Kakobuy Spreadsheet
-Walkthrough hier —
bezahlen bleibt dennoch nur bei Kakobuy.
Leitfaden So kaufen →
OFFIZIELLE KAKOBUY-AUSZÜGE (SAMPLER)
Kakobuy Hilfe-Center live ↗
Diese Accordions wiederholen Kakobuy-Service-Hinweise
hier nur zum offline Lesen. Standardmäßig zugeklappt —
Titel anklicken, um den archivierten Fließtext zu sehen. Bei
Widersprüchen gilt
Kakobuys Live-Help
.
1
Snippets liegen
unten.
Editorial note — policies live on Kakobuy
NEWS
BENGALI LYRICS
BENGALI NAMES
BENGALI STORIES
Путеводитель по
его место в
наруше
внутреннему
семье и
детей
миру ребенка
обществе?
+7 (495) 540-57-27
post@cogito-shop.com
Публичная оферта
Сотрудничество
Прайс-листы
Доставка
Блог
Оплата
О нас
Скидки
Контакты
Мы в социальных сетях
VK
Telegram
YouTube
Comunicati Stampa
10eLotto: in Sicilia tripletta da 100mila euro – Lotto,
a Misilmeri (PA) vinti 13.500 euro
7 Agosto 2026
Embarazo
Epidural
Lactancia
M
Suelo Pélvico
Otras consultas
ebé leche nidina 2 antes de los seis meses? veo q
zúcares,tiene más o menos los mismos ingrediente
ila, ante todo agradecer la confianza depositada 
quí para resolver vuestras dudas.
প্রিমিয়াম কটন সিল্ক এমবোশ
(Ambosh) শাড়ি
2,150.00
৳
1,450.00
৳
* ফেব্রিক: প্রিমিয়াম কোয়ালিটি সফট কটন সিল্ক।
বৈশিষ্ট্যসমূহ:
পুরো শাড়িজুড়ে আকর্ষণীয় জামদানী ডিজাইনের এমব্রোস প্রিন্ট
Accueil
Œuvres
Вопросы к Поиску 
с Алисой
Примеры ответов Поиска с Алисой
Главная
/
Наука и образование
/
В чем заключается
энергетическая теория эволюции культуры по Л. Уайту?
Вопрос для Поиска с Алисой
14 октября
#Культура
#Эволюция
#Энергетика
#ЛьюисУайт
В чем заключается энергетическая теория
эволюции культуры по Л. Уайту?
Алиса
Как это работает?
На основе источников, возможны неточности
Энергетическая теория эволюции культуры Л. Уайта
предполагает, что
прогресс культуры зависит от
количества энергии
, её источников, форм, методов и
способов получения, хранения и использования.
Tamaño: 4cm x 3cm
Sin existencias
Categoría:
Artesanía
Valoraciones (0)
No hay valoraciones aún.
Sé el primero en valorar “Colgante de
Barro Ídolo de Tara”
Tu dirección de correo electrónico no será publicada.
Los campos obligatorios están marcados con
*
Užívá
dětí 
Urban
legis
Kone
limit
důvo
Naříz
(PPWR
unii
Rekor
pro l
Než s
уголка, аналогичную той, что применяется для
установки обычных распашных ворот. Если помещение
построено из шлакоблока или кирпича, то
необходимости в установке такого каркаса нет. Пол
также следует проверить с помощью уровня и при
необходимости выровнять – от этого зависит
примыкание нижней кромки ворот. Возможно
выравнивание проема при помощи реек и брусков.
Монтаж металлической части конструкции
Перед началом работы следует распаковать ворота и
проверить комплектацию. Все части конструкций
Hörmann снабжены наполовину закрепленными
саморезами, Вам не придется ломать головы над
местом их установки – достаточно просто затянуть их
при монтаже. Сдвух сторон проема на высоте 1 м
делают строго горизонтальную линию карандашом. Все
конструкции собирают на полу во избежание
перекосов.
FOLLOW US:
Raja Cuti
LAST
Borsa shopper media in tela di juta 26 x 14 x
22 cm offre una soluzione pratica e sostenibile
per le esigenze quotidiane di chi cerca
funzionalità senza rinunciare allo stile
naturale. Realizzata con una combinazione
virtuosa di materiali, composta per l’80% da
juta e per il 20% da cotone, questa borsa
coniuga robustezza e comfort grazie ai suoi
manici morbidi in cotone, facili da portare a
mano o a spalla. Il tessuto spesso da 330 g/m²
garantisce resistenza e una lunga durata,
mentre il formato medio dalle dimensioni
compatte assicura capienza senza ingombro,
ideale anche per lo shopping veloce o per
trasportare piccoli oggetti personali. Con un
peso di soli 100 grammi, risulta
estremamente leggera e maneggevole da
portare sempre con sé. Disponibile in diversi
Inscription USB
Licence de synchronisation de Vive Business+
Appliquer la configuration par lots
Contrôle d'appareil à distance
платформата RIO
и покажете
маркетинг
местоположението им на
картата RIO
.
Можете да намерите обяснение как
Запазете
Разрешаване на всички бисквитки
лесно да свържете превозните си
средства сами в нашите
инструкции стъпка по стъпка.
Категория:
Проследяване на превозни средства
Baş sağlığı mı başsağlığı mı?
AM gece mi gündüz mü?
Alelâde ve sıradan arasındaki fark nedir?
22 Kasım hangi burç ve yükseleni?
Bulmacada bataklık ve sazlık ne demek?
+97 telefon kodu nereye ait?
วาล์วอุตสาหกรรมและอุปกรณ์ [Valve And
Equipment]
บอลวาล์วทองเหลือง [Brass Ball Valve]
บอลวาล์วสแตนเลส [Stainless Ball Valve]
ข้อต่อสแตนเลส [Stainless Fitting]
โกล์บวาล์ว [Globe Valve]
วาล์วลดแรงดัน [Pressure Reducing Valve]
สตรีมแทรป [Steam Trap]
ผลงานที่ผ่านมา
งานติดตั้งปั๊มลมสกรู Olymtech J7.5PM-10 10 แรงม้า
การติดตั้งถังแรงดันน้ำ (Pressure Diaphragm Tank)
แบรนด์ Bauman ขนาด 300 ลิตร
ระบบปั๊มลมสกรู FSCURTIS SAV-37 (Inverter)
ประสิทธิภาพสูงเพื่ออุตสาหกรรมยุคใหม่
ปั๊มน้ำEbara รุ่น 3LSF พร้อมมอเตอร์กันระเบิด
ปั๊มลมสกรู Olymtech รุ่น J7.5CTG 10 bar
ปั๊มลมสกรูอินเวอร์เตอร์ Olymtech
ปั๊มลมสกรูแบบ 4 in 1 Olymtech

┄┄┄┄┄┄

Your assignment
Once you have read the listing, copy it out exactly.

Solution to this problem
Kakobuy Spreadsheet
-Walkthrough hier —
bezahlen bleibt dennoch nur bei Kakobuy.
Leitfaden So kaufen →
OFFIZIELLE KAKOBUY-AUSZÜGE (SAMPLER)
Kakobuy Hilfe-Center live ↗
Diese Accordions wiederholen Kakobuy-Service-Hinweise
hier nur zum offline Lesen. Standardmäßig zugeklappt —
Titel anklicken, um den archivierten Fließtext zu sehen. Bei
Widersprüchen gilt
Kakobuys Live-Help
.
1
Snippets liegen
unten.
Editorial note — policies live on Kakobuy
NEWS
BENGALI LYRICS
BENGALI NAMES
BENGALI STORIES
Путеводитель по
его место в
наруше
внутреннему
семье и
детей
миру ребенка
обществе?
+7 (495) 540-57-27
post@cogito-shop.com
Публичная оферта
Сотрудничество
Прайс-листы
Доставка
Блог
Оплата
О нас
Скидки
Контакты
Мы в социальных сетях
VK
Telegram
YouTube
Comunicati Stampa
10eLotto: in Sicilia tripletta da 100mila euro – Lotto,
a Misilmeri (PA) vinti 13.500 euro
7 Agosto 2026
Embarazo
Epidural
Lactancia
M
Suelo Pélvico
Otras consultas
ebé leche nidina 2 antes de los seis meses? veo q
zúcares,tiene más o menos los mismos ingrediente
ila, ante todo agradecer la confianza depositada 
quí para resolver vuestras dudas.
প্রিমিয়াম কটন সিল্ক এমবোশ
(Ambosh) শাড়ি
2,150.00
৳
1,450.00
৳
* ফেব্রিক: প্রিমিয়াম কোয়ালিটি সফট কটন সিল্ক।
বৈশিষ্ট্যসমূহ:
পুরো শাড়িজুড়ে আকর্ষণীয় জামদানী ডিজাইনের এমব্রোস প্রিন্ট
Accueil
Œuvres
Вопросы к Поиску 
с Алисой
Примеры ответов Поиска с Алисой
Главная
/
Наука и образование
/
В чем заключается
энергетическая теория эволюции культуры по Л. Уайту?
Вопрос для Поиска с Алисой
14 октября
#Культура
#Эволюция
#Энергетика
#ЛьюисУайт
В чем заключается энергетическая теория
эволюции культуры по Л. Уайту?
Алиса
Как это работает?
На основе источников, возможны неточности
Энергетическая теория эволюции культуры Л. Уайта
предполагает, что
прогресс культуры зависит от
количества энергии
, её источников, форм, методов и
способов получения, хранения и использования.
Tamaño: 4cm x 3cm
Sin existencias
Categoría:
Artesanía
Valoraciones (0)
No hay valoraciones aún.
Sé el primero en valorar “Colgante de
Barro Ídolo de Tara”
Tu dirección de correo electrónico no será publicada.
Los campos obligatorios están marcados con
*
Užívá
dětí 
Urban
legis
Kone
limit
důvo
Naříz
(PPWR
unii
Rekor
pro l
Než s
уголка, аналогичную той, что применяется для
установки обычных распашных ворот. Если помещение
построено из шлакоблока или кирпича, то
необходимости в установке такого каркаса нет. Пол
также следует проверить с помощью уровня и при
необходимости выровнять – от этого зависит
примыкание нижней кромки ворот. Возможно
выравнивание проема при помощи реек и брусков.
Монтаж металлической части конструкции
Перед началом работы следует распаковать ворота и
проверить комплектацию. Все части конструкций
Hörmann снабжены наполовину закрепленными
саморезами, Вам не придется ломать головы над
местом их установки – достаточно просто затянуть их
при монтаже. Сдвух сторон проема на высоте 1 м
делают строго горизонтальную линию карандашом. Все
конструкции собирают на полу во избежание
перекосов.
FOLLOW US:
Raja Cuti
LAST
Borsa shopper media in tela di juta 26 x 14 x
22 cm offre una soluzione pratica e sostenibile
per le esigenze quotidiane di chi cerca
funzionalità senza rinunciare allo stile
naturale. Realizzata con una combinazione
virtuosa di materiali, composta per l’80% da
juta e per il 20% da cotone, questa borsa
coniuga robustezza e comfort grazie ai suoi
manici morbidi in cotone, facili da portare a
mano o a spalla. Il tessuto spesso da 330 g/m²
garantisce resistenza e una lunga durata,
mentre il formato medio dalle dimensioni
compatte assicura capienza senza ingombro,
ideale anche per lo shopping veloce o per
trasportare piccoli oggetti personali. Con un
peso di soli 100 grammi, risulta
estremamente leggera e maneggevole da
portare sempre con sé. Disponibile in diversi
Inscription USB
Licence de synchronisation de Vive Business+
Appliquer la configuration par lots
Contrôle d'appareil à distance
платформата RIO
и покажете
маркетинг
местоположението им на
картата RIO
.
Можете да намерите обяснение как
Запазете
Разрешаване на всички бисквитки
лесно да свържете превозните си
средства сами в нашите
инструкции стъпка по стъпка.
Категория:
Проследяване на превозни средства
Baş sağlığı mı başsağlığı mı?
AM gece mi gündüz mü?
Alelâde ve sıradan arasındaki fark nedir?
22 Kasım hangi burç ve yükseleni?
Bulmacada bataklık ve sazlık ne demek?
+97 telefon kodu nereye ait?
วาล์วอุตสาหกรรมและอุปกรณ์ [Valve And
Equipment]
บอลวาล์วทองเหลือง [Brass Ball Valve]
บอลวาล์วสแตนเลส [Stainless Ball Valve]
ข้อต่อสแตนเลส [Stainless Fitting]
โกล์บวาล์ว [Globe Valve]
วาล์วลดแรงดัน [Pressure Reducing Valve]
สตรีมแทรป [Steam Trap]
ผลงานที่ผ่านมา
งานติดตั้งปั๊มลมสกรู Olymtech J7.5PM-10 10 แรงม้า
การติดตั้งถังแรงดันน้ำ (Pressure Diaphragm Tank)
แบรนด์ Bauman ขนาด 300 ลิตร
ระบบปั๊มลมสกรู FSCURTIS SAV-37 (Inverter)
ประสิทธิภาพสูงเพื่ออุตสาหกรรมยุคใหม่
ปั๊มน้ำEbara รุ่น 3LSF พร้อมมอเตอร์กันระเบิด
ปั๊มลมสกรู Olymtech รุ่น J7.5CTG 10 bar
ปั๊มลมสกรูอินเวอร์เตอร์ Olymtech
ปั๊มลมสกรูแบบ 4 in 1 Olymtech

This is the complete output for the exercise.